Enfin, si le PD et le M5S veulent survivre et tirer profit de cette coalition, ils devront éviter l’inertie gouvernementale et travailler activement à la concrétisation des promesses qui fondent cette coalition : baisse de la pression fiscale pour les franges les plus précaires, relance des investissements publics et élaboration d’un plan de lutte contre la pauvreté. Cependant, compte tenu de la situation budgétaire italienne, le seul espoir réside à Bruxelles et à Francfort. Autant dire que cet espoir est très mince. Le soi-disant changement de ton de la Commission vanté par Ursula von der Leyen quant à la rigueur budgétaire, largement relayé dans les médias, est le suivant : encourager la flexibilité dans les limites du pacte de stabilité budgétaire. Malgré le besoin plus en plus pressant d’une importante opération chirurgicale, l’Europe n’offrira que de la morphine à un État en pleine hémorragie.

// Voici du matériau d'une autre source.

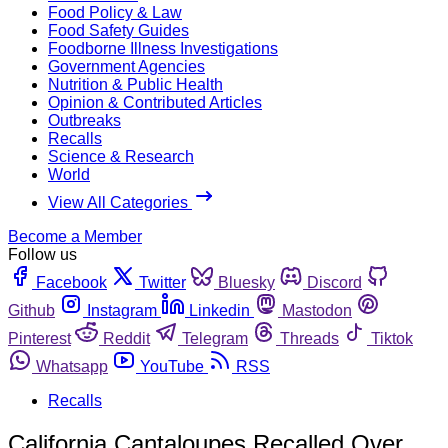
Food Policy & Law
Food Safety Guides
Foodborne Illness Investigations
Government Agencies
Nutrition & Public Health
Opinion & Contributed Articles
Outbreaks
Recalls
Science & Research
World
View All Categories
Become a Member
Follow us
Facebook
Twitter
Bluesky
Discord
Github
Instagram
Linkedin
Mastodon
Pinterest
Reddit
Telegram
Threads
Tiktok
Whatsapp
YouTube
RSS
Recalls
California Cantaloupes Recalled Over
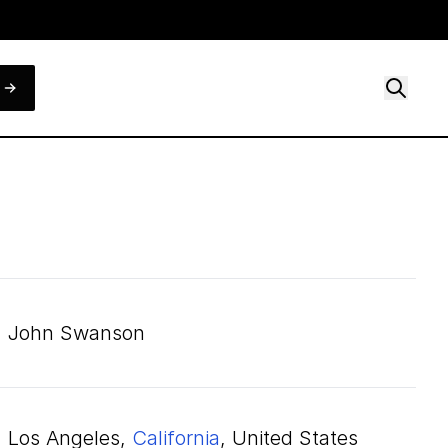
John Swanson
Los Angeles,
California
, United States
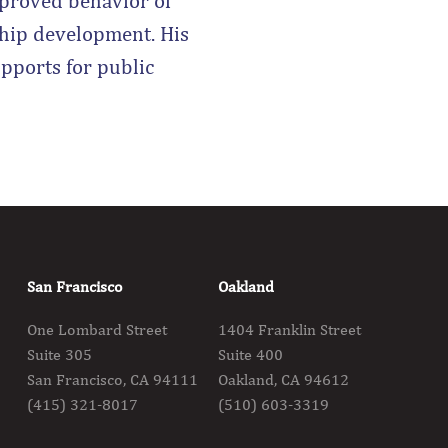
proved behavior of
ship development. His
upports for public
San Francisco
Oakland
One Lombard Street
1404 Franklin Street
Suite 305
Suite 400
San Francisco, CA 94111
Oakland, CA 94612
(415) 321-8017
(510) 603-3319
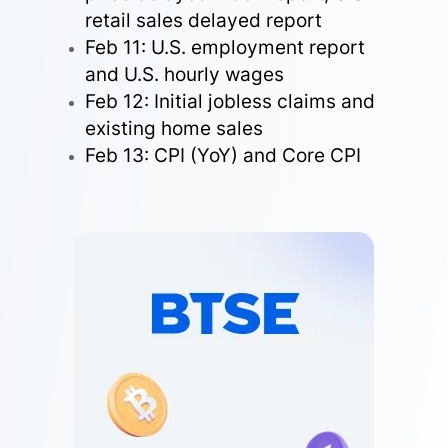
retail sales delayed report
Feb 11: U.S. employment report
and U.S. hourly wages
Feb 12: Initial jobless claims and
existing home sales
Feb 13: CPI (YoY) and Core CPI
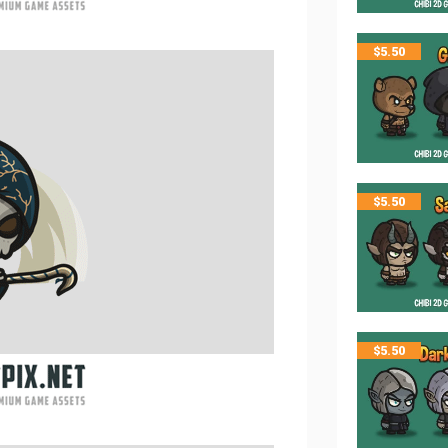
$
5.50
$
5.50
$
5.50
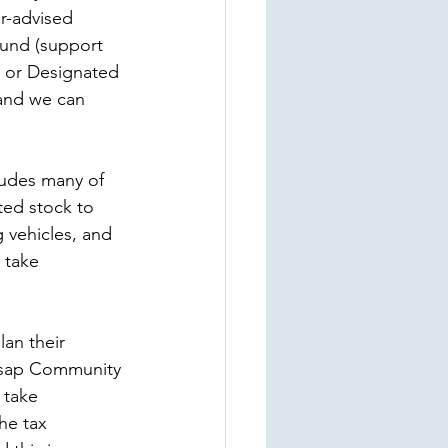
r-advised 
Fund (support 
) or Designated 
 and we can 
ludes many of 
ated stock to 
 vehicles, and 
 take 
lan their 
itsap Community 
 take 
he tax 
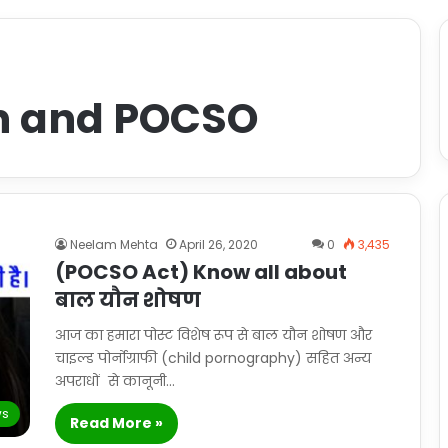
on and POCSO
Neelam Mehta
April 26, 2020
0
3,435
(POCSO Act) Know all about
बाल यौन शोषण
आज का हमारा पोस्ट विशेष रूप से बाल यौन शोषण और
चाइल्ड पोर्नोग्राफी (child pornography) सहित अन्य
अपराधों से कानूनी…
s
Read More »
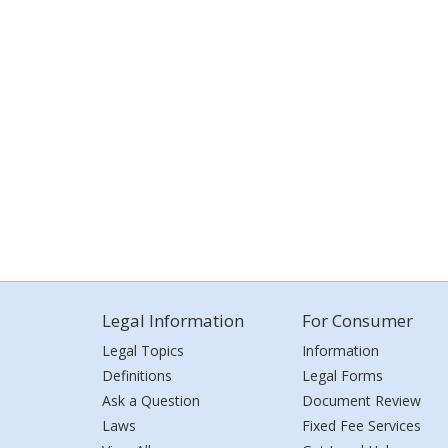
Legal Information
For Consumer
Legal Topics
Information
Definitions
Legal Forms
Ask a Question
Document Review
Laws
Fixed Fee Services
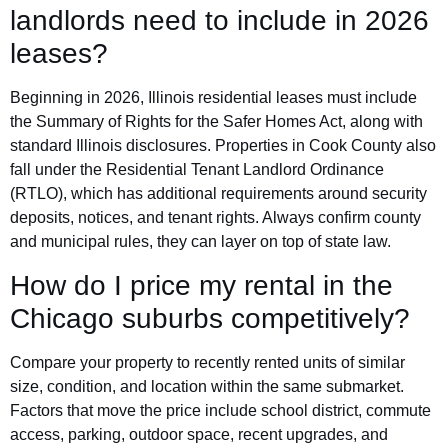
landlords need to include in 2026
leases?
Beginning in 2026, Illinois residential leases must include
the Summary of Rights for the Safer Homes Act, along with
standard Illinois disclosures. Properties in Cook County also
fall under the Residential Tenant Landlord Ordinance
(RTLO), which has additional requirements around security
deposits, notices, and tenant rights. Always confirm county
and municipal rules, they can layer on top of state law.
How do I price my rental in the
Chicago suburbs competitively?
Compare your property to recently rented units of similar
size, condition, and location within the same submarket.
Factors that move the price include school district, commute
access, parking, outdoor space, recent upgrades, and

Le combat se situera donc autour de la dose de morphine, c’est-à-dire au niveau de la latitude budgétaire. Pour ce faire, le PD compte sur deux hommes, Paolo Gentiloni et Roberto Gualtieri. Le premier, en sa qualité d’ancien chef d’État et de nouveau commissaire européen aux Affaires économiques, et le deuxième, en sa qualité d’ancien président de la commission des finances au Parlement européen et de nouveau ministre de l’Économie au sein du gouvernement italien, useront de leurs connaissances des arcanes du pouvoir européen pour obtenir des concessions budgétaires. Dans cet environnement contraint, l’axe Gentiloni-Gualtieri est l’un des seuls moyens d’action en la possession du PD à l’heure actuelle.